Current Ratio: Its current assets divided by current liabilities.

= 12035/2085 = 5.77. It shows the company's ability to pay off current liabilities by using current assets. Anything more than 1.5 or 2 is very good indicator for the firm. As it tells us that the firm is healthy enough in assets to pay off current liabilities if they call it.

Quick ratio: Its a acid test ratio for the firm where it indicates the company's ability to pay off current liabilities with its most liquid assets. In quick ratio we will consider cash and cash equivalents, marketable securities and account receivable.

= (2909+5906)/2085

= 4.23 is the answer for quick ratio.

Average collection period - days: for this we will first find the average receivable turnover ratio

Average receivable turnover ratio = Sales / Average account receivable

= 36269/ ((6548+5906)/2)

= 36269/6227

= 5.82

We will now divide 360 by average receivable turnover ratio

= 360/5.82

= 61.85 is the average collection period in days. It tells us the average no of days a customer takes to pay us for the sale we have done with them.

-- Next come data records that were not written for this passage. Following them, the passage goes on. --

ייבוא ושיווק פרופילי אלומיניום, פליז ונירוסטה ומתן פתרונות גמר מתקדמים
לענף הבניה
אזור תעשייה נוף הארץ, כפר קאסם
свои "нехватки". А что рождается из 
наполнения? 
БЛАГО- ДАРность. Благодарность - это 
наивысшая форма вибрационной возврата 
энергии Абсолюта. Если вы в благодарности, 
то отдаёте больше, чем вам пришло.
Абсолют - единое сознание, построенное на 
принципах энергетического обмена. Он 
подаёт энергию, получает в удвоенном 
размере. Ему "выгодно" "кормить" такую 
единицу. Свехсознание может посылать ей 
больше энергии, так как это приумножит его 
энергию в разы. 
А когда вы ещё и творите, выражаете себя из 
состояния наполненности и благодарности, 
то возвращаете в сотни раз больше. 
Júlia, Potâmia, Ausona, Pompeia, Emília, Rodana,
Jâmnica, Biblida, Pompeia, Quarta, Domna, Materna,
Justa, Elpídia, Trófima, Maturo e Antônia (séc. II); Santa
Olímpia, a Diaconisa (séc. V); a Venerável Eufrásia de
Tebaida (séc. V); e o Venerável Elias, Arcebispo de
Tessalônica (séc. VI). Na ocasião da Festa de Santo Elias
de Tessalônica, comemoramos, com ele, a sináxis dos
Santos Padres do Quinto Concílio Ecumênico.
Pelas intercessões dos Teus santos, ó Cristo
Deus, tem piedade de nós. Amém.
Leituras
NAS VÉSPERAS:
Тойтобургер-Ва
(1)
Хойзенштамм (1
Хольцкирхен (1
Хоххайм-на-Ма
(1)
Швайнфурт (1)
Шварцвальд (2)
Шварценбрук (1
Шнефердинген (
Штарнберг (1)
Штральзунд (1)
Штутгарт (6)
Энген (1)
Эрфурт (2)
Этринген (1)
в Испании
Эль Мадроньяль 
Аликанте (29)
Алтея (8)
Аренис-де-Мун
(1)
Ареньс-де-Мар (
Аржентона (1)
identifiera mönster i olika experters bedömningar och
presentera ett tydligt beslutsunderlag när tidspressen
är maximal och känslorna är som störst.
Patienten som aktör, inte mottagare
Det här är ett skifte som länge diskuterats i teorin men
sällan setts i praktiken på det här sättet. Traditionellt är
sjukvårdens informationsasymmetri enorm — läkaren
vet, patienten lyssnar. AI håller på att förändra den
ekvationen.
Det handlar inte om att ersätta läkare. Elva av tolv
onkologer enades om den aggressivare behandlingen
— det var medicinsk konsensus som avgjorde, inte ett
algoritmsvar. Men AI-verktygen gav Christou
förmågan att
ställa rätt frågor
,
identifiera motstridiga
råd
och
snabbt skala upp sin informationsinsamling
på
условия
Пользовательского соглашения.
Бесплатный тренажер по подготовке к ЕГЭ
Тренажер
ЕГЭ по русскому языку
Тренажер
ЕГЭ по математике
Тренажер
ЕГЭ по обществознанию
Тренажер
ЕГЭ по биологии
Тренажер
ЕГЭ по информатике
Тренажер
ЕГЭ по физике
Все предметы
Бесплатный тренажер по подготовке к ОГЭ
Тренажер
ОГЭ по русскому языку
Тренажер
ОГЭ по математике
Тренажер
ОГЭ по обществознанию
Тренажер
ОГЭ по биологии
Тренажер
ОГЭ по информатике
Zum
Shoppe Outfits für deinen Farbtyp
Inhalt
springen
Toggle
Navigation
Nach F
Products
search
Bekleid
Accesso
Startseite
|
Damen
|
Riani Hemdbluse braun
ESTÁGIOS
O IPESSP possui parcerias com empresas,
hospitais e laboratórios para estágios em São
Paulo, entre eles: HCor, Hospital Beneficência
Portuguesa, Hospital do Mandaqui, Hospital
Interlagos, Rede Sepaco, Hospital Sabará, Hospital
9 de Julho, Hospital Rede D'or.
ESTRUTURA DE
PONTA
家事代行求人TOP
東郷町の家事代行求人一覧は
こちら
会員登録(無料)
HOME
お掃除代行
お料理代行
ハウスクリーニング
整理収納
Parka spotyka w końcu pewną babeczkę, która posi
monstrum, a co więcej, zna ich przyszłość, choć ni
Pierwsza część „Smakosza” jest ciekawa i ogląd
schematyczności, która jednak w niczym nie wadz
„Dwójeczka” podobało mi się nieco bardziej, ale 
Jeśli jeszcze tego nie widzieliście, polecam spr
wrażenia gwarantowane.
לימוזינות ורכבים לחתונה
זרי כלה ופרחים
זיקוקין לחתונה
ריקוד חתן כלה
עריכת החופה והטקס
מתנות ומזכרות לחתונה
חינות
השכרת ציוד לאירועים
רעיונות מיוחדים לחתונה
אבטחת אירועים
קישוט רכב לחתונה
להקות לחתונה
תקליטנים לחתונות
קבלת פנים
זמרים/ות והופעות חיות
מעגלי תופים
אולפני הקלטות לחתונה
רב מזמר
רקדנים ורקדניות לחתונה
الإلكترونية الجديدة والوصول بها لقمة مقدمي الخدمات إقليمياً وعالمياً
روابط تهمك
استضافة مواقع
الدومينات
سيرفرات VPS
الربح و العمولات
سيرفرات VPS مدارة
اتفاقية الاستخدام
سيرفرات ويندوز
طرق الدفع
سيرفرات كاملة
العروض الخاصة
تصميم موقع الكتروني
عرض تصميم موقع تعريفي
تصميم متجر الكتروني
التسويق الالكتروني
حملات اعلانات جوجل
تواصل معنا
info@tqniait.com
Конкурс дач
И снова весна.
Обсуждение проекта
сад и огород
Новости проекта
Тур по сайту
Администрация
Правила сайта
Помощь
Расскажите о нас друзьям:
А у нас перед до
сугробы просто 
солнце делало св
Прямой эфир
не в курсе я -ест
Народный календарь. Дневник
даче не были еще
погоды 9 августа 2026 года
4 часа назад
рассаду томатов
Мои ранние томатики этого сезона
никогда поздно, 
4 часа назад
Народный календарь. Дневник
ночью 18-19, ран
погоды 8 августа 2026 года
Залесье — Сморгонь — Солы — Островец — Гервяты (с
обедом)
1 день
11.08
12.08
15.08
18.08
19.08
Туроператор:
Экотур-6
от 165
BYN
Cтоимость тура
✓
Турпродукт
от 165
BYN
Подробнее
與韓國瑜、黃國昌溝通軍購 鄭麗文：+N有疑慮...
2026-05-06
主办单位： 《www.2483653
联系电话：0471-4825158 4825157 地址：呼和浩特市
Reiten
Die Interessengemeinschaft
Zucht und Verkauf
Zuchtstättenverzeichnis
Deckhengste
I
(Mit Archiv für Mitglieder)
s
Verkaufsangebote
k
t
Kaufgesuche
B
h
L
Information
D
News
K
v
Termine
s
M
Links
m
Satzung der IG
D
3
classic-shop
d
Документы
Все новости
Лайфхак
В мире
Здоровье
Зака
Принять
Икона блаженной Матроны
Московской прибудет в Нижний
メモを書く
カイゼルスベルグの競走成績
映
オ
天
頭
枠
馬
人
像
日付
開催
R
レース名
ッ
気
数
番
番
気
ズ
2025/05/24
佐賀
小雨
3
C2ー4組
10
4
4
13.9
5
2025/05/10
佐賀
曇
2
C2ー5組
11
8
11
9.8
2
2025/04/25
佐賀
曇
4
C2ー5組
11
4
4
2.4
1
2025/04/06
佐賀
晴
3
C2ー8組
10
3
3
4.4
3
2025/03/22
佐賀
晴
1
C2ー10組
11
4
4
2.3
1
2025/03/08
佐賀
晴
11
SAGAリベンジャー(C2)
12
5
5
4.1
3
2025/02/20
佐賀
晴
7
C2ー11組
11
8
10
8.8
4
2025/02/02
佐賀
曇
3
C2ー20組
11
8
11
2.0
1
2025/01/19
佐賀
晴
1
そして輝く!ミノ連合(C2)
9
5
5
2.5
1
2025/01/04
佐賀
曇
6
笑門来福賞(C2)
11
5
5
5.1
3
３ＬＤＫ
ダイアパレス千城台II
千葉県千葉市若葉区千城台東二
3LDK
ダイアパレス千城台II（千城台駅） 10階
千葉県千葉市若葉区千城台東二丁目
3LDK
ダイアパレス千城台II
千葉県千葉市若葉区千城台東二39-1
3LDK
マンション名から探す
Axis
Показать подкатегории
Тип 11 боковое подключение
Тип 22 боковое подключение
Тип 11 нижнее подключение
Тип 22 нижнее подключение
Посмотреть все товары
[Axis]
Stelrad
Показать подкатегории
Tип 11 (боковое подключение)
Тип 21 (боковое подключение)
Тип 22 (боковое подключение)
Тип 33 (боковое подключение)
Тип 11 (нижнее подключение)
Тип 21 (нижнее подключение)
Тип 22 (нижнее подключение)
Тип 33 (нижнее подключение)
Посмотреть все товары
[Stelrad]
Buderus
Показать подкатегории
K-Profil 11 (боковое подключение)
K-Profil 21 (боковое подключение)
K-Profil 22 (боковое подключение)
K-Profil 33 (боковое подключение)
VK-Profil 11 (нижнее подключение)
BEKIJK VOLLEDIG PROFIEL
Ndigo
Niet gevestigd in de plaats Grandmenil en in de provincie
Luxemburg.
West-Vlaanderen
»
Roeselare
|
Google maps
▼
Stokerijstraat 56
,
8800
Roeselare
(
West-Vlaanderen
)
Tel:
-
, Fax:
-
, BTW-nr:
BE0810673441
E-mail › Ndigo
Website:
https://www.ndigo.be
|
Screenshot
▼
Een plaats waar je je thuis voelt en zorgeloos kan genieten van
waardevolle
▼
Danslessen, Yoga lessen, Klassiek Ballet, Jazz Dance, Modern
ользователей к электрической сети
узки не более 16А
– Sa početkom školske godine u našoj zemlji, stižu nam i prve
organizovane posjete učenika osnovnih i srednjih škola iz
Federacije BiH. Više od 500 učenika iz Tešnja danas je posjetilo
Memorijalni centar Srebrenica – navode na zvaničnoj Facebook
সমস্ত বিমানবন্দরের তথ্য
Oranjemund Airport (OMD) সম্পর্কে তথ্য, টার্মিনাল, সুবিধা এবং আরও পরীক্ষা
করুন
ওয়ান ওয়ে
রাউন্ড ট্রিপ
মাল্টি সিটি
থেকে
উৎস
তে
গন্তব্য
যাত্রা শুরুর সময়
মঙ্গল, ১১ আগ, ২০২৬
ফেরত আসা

Inventory turnover ratio - using COGS is calculated as Cost of Goods sold divided by average inventory

= 19717/((2573+3220)/2)

= 19717/2896.5

= 6.63 It is the efficiency ratio which tells us the no of times the company has sold average inventory during the year.

Inventory turnover ratio - using Sales is calculated as Sales divided by average inventory

= 36269/((2573+3220)/2)

= 36269/2896.5

= 12.52 It is the efficiency ratio which tells us the no of times the company has sold average inventory during the year.